■ **Instructions to follow**: Collect all lines containing the word "BBPP" from the data.

────

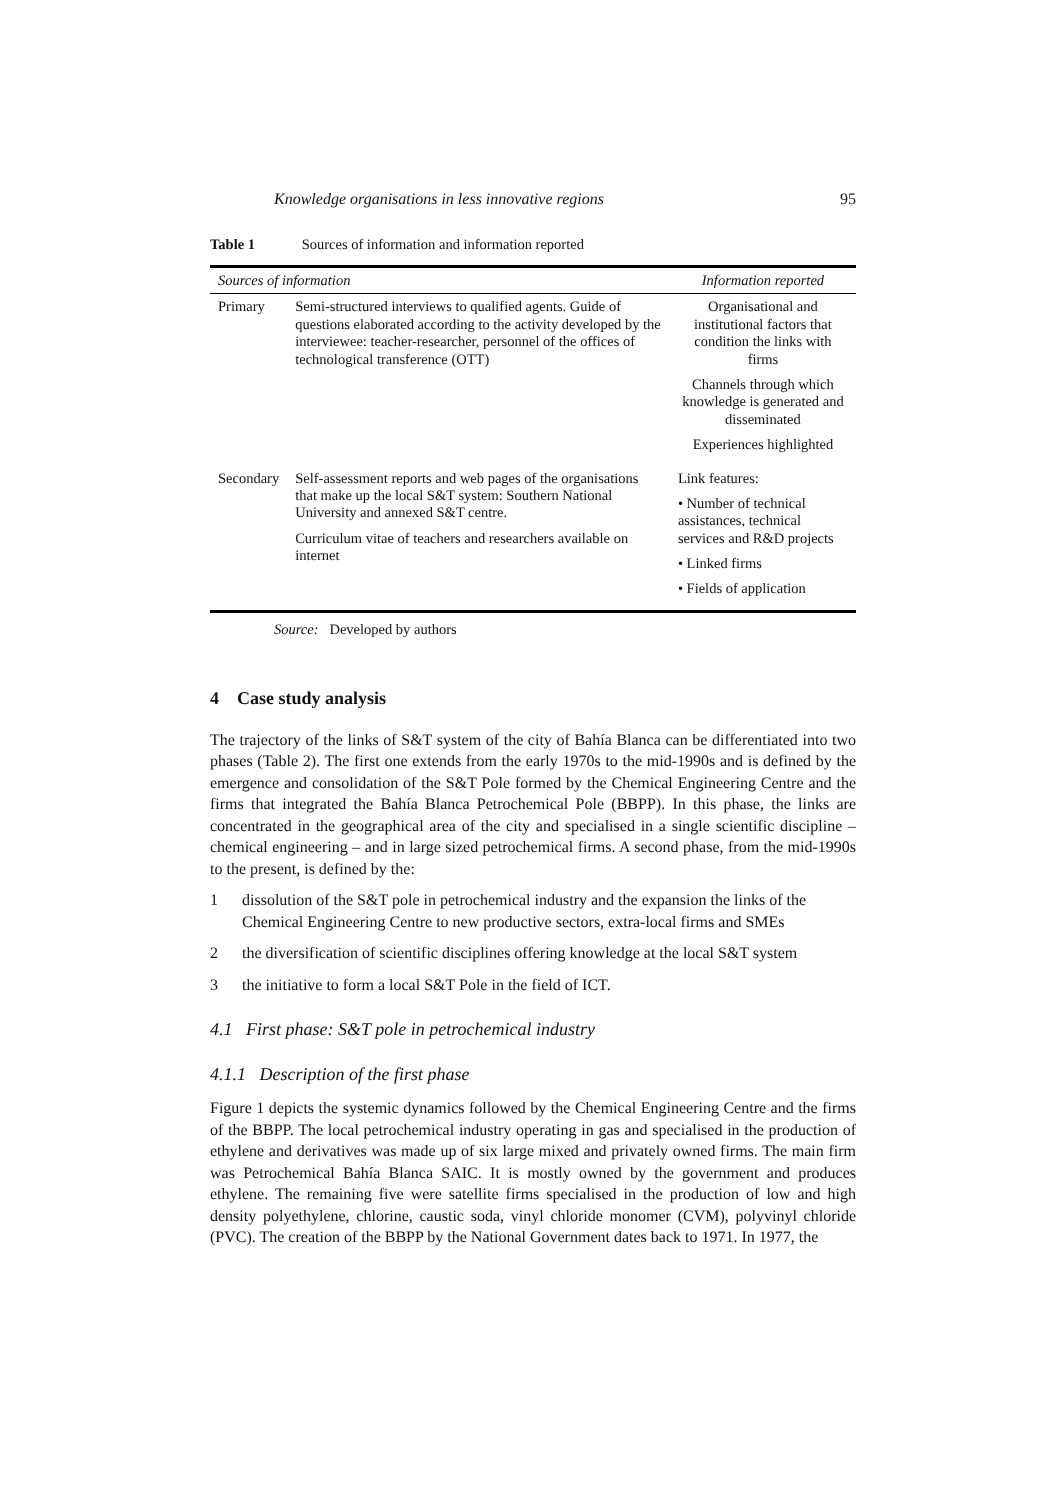Knowledge organisations in less innovative regions 95
Table 1 Sources of information and information reported
| Sources of information | | Information reported |
| --- | --- | --- |
| Primary | Semi-structured interviews to qualified agents. Guide of questions elaborated according to the activity developed by the interviewee: teacher-researcher, personnel of the offices of technological transference (OTT) | Organisational and institutional factors that condition the links with firms Channels through which knowledge is generated and disseminated Experiences highlighted |
| Secondary | Self-assessment reports and web pages of the organisations that make up the local S&T system: Southern National University and annexed S&T centre. Curriculum vitae of teachers and researchers available on internet | Link features: • Number of technical assistances, technical services and R&D projects • Linked firms • Fields of application |
Source: Developed by authors
4 Case study analysis
The trajectory of the links of S&T system of the city of Bahía Blanca can be differentiated into two phases (Table 2). The first one extends from the early 1970s to the mid-1990s and is defined by the emergence and consolidation of the S&T Pole formed by the Chemical Engineering Centre and the firms that integrated the Bahía Blanca Petrochemical Pole (BBPP). In this phase, the links are concentrated in the geographical area of the city and specialised in a single scientific discipline – chemical engineering – and in large sized petrochemical firms. A second phase, from the mid-1990s to the present, is defined by the:
1 dissolution of the S&T pole in petrochemical industry and the expansion the links of the Chemical Engineering Centre to new productive sectors, extra-local firms and SMEs
2 the diversification of scientific disciplines offering knowledge at the local S&T system
3 the initiative to form a local S&T Pole in the field of ICT.
4.1 First phase: S&T pole in petrochemical industry
4.1.1 Description of the first phase
Figure 1 depicts the systemic dynamics followed by the Chemical Engineering Centre and the firms of the BBPP. The local petrochemical industry operating in gas and specialised in the production of ethylene and derivatives was made up of six large mixed and privately owned firms. The main firm was Petrochemical Bahía Blanca SAIC. It is mostly owned by the government and produces ethylene. The remaining five were satellite firms specialised in the production of low and high density polyethylene, chlorine, caustic soda, vinyl chloride monomer (CVM), polyvinyl chloride (PVC). The creation of the BBPP by the National Government dates back to 1971. In 1977, the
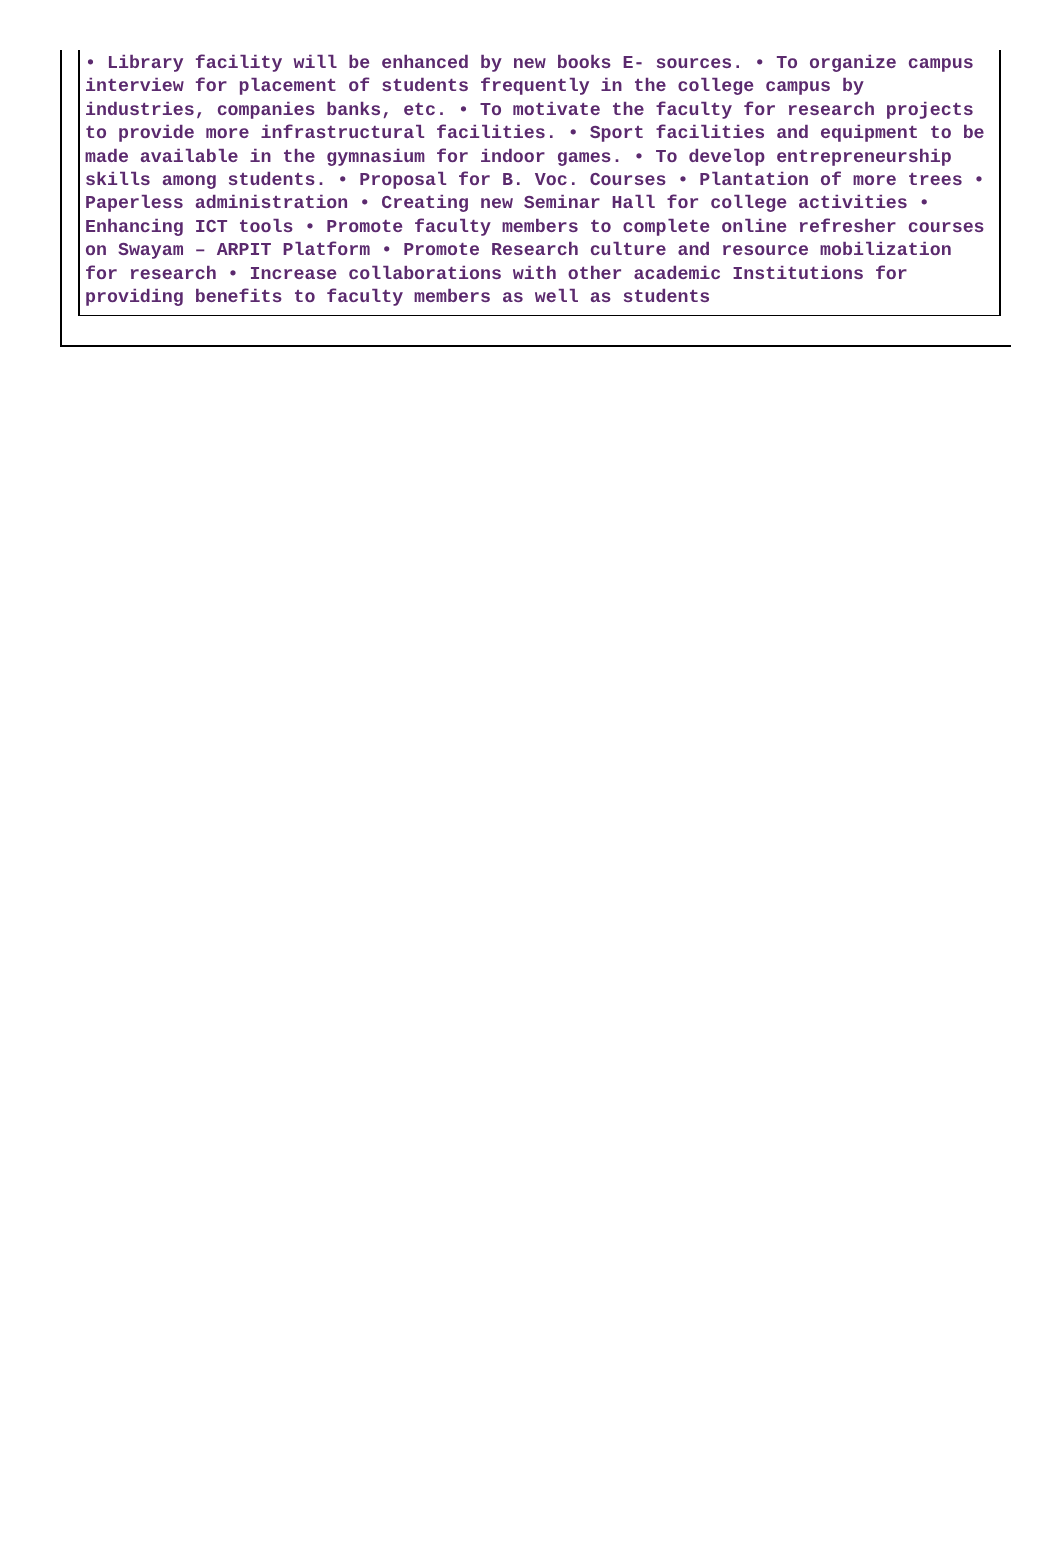| • Library facility will be enhanced by new books E- sources. • To organize campus interview for placement of students frequently in the college campus by industries, companies banks, etc. • To motivate the faculty for research projects to provide more infrastructural facilities. • Sport facilities and equipment to be made available in the gymnasium for indoor games. • To develop entrepreneurship skills among students. • Proposal for B. Voc. Courses • Plantation of more trees • Paperless administration • Creating new Seminar Hall for college activities • Enhancing ICT tools • Promote faculty members to complete online refresher courses on Swayam – ARPIT Platform • Promote Research culture and resource mobilization for research • Increase collaborations with other academic Institutions for providing benefits to faculty members as well as students |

────

■ **Solution below**:
The trajectory of the links of S&T system of the city of Bahía Blanca can be differentiated into two phases (Table 2). The first one extends from the early 1970s to the mid-1990s and is defined by the emergence and consolidation of the S&T Pole formed by the Chemical Engineering Centre and the firms that integrated the Bahía Blanca Petrochemical Pole (BBPP). In this phase, the links are concentrated in the geographical area of the city and specialised in a single scientific discipline – chemical engineering – and in large sized petrochemical firms. A second phase, from the mid-1990s to the present, is defined by the:
Figure 1 depicts the systemic dynamics followed by the Chemical Engineering Centre and the firms of the BBPP. The local petrochemical industry operating in gas and specialised in the production of ethylene and derivatives was made up of six large mixed and privately owned firms. The main firm was Petrochemical Bahía Blanca SAIC. It is mostly owned by the government and produces ethylene. The remaining five were satellite firms specialised in the production of low and high density polyethylene, chlorine, caustic soda, vinyl chloride monomer (CVM), polyvinyl chloride (PVC). The creation of the BBPP by the National Government dates back to 1971. In 1977, the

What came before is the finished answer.